It might have been easy for Tottenham and Mauricio Pochettino to throw in the towel.
They were three games into their Champions League campaign this season and they were dead and buried. A pair of defeats – to Barcelona and Inter – plus a disappointing draw with Dutch also-rans PSV meant they had gained only one point by the turn.
It’s happened before – not least with Brendan Rodgers’ Liverpool – that clubs have decided to run up the white flag and end their quest for European glory.
There are other priorities these days – league games, preservation of fitness, the top four, the very Premier League title itself – and some managers would consider what was left in front of Spurs as three dead rubbers.
But where there’s a will there’s a way.
The subsequent wins against PSV and Inter – here at Wembley – gave them everything to play for in the final group stage game away at Barcelona.
They had the opportunity to follow Lionel Messi and Co. into the knockout rounds. There, anything could happen.
It’s hard to know now what the odds of Spurs being Champions League quarter-finalists were the moment that Luuk de Jong equalised for PSV in the 87th minute on matchday three.
For sure, it would have been a lot more unlikely than it is right now, after Wednesday's remarkable 3-0 last-16 first-leg win over Borussia Dortmund.
Spurs have forged their own path here the hard way.
This week we’ve seen a Paris Saint-Germain team deal with the absence of two key attackers in Edinson Cavani and Neymar with the minimum of fuss.
It’s no exaggeration to say Spurs did the same and – arguably – against a team of better quality than Manchester United too.
Harry Kane is their captain, top scorer and all-round totem. Dele Alli is creator-in-chief. They were without them both against Dortmund and what did it matter?
The Bundesliga leaders have problems of their own, given Paco Alcacer, Marco Reus and Manuel Akanji were unavailable for the trip to London.
The Germans – who lost the 2013 Champions League final on this ground – have also seen their season’s momentum judder to a halt in recent weeks.

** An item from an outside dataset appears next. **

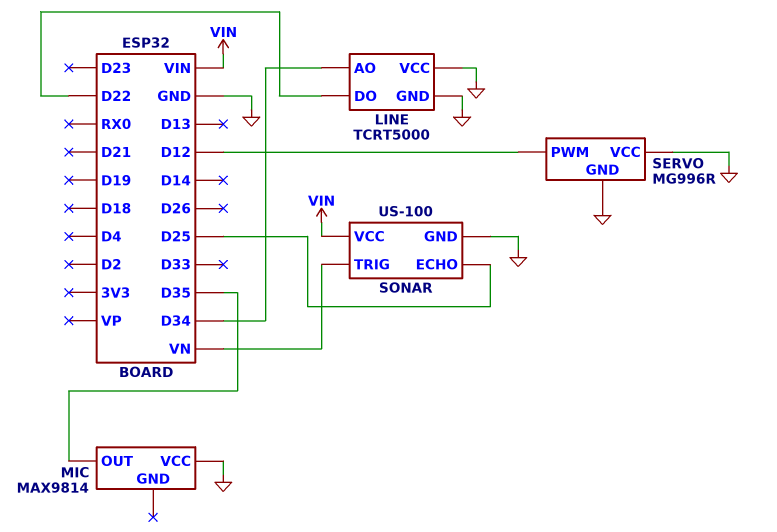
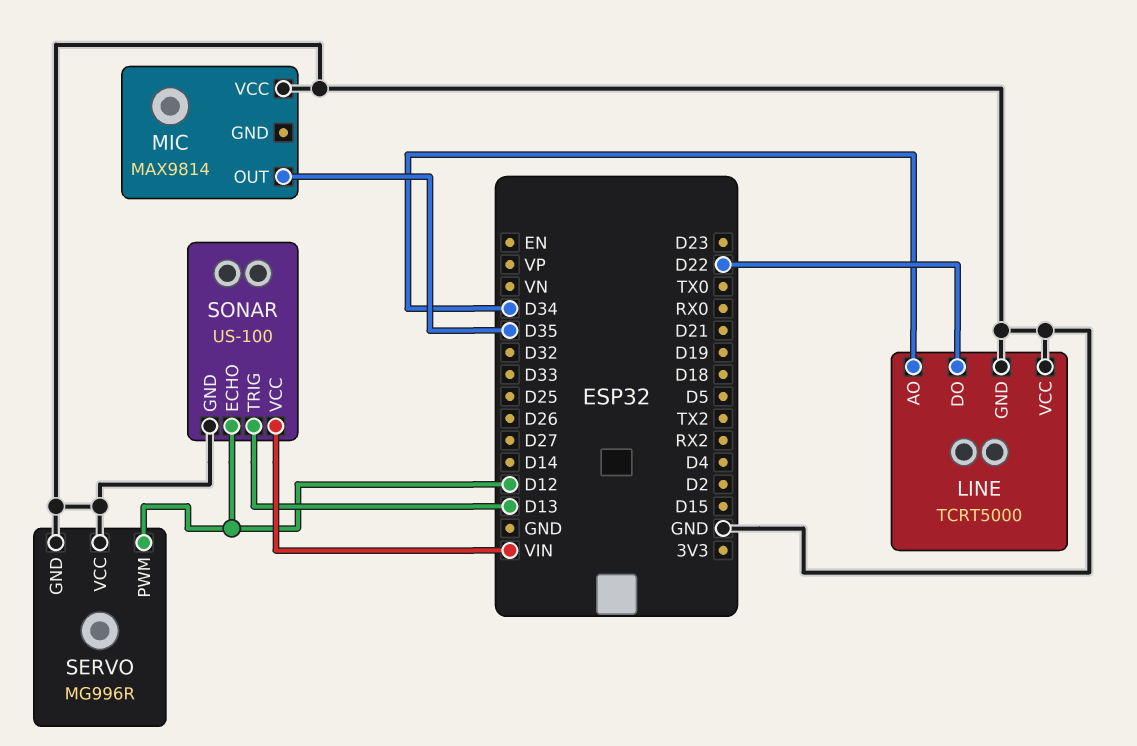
SONAR pin ECHO: D25 -> D12
SONAR pin TRIG: VN -> D13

They have not won a game since the last week of January, have tumbled out of the German Cup and came into this game in much worse shape than they were when the draw was made.
But there is quality in their ranks – not least in Jadon Sancho, Christian Pulisic and Axel Witsel – and had to be dealt with.
Spurs themselves had had double cup exits to contend with and a defeat at home to a top-four rival. The manner, however, in which they stick to their guns is admirable and their rewards are coming.
This was cagey and Spurs didn’t want to give anything away. They deployed Jan Vertonghen in place of the injured Ben Davies on the left side of the defence in the expectation he would deal with the threat of Sancho.
There were times in the first half when he let the Englishman slip and mischief was made on that side. But Spurs saw it all off.
And Vertonghen delivered a inch-perfect assist, and a very tidy and very important goal of his own.
It was Son Heung-min who was selected to start in the central attacking role with no Kane available. His turn prior to Vertonghen’s pass for the opening goal had Dan-Axel Zagadou chasing his tail. The finish looked easy and was anything but.
Son is a player Pochettino loves. And it’s not hard to see why. He has kept Spurs in the hunt not only for the top four but the title itself in recent weeks thanks to goals in very tight games. And here he separated two teams, neither of whom started with a genuine centre forward.
The late Spurs swell – combined with that vital clean sheet – has all but seen them through.
Serge Aurier is much-criticised around these parts but no player in the world could have delivered a better assist for Vertonghen's header, while Fernando Llorente popped up at the end with yet another important goal.
While other teams look for and find excuses – players not fit enough, players not fitting the philosophy, managers playing players out of position – Pochettino and Spurs have rolled their sleeves up and got on with the job.
A thin squad, no transfers since two windows ago, without key men and for the time being homeless, and up against Sancho and Pulisic – nothing fazes this Tottenham team.
Sometimes you just have to take your hat off and salute a job well done.